Evenzo experimenteren kledingretailers met “virtuele spiegels”. Het idee is dat mensen verschillende soorten kleding kunnen passen en tegelijkertijd kunnen zien hoe ze eruitzien in verschillende outfits. In wezen is het een groot scherm waarop afbeeldingen worden opgeslagen van elke outfit die een shopper probeert en vervolgens al die afbeeldingen tegelijkertijd toont. Maar zelfs als iemand zichzelf kan vergelijken met het dragen van hun outfit, zullen ze waarschijnlijk thuiskomen voor hun partner om iets te zeggen als “waarom heb je die kleur gekocht?” Vaak kunnen mensen niet beslissen wat bij hen past, maar andere mensen kunnen direct zien welke kleding er goed uitziet. In plaats van een virtuele spiegel, heb je alleen een vriend nodig die de meer geavanceerde technologie in hun hoofd zal gebruiken om te zeggen wat je goed staat.

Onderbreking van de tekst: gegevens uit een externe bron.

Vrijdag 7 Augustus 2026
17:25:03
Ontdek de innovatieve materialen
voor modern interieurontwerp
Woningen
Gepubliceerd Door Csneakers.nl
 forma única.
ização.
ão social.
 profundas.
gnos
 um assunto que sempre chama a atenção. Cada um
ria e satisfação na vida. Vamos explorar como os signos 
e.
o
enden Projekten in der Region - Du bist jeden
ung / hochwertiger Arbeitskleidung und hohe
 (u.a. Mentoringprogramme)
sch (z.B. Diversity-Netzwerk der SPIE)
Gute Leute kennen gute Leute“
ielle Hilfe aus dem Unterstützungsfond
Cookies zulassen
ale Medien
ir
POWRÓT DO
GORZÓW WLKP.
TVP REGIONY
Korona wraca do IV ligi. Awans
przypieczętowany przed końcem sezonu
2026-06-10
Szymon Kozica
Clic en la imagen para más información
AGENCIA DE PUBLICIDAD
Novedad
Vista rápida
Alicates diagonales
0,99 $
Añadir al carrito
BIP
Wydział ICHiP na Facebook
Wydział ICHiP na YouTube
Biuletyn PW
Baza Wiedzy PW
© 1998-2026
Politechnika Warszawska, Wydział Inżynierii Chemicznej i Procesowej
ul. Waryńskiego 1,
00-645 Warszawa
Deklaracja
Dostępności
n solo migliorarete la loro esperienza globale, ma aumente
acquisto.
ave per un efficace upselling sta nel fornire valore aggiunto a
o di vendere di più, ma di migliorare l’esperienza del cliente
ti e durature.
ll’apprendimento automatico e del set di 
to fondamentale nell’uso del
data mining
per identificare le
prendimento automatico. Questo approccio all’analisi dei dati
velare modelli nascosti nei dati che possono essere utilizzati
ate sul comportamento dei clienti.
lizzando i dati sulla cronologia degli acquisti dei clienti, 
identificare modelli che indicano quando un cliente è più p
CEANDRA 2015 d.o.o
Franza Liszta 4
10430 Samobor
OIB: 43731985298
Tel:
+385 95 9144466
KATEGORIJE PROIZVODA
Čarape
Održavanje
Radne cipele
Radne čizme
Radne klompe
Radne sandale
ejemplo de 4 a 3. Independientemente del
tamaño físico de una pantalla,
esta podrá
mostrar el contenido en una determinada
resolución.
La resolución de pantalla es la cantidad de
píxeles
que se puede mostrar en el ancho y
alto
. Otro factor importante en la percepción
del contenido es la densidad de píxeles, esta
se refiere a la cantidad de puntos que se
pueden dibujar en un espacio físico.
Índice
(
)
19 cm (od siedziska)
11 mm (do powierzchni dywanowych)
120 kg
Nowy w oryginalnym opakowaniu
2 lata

Soms raken we zo verslaafd aan technologie dat we aannemen dat het het antwoord op onze problemen moet geven. U kunt nu bijvoorbeeld een groot aantal technologische add-ons krijgen om uw e-mails te beheren. Toch heb je al een beter beheersysteem, de technologie in je brein waarmee je alleen maar je houding ten opzichte van e-mail hoeft te resetten en plotseling wordt het beheerd. Mensen besteden nu uren aan het beheren van de apps die hun e-mails beheren, terwijl ze alleen maar hun hersens hoeven te gebruiken.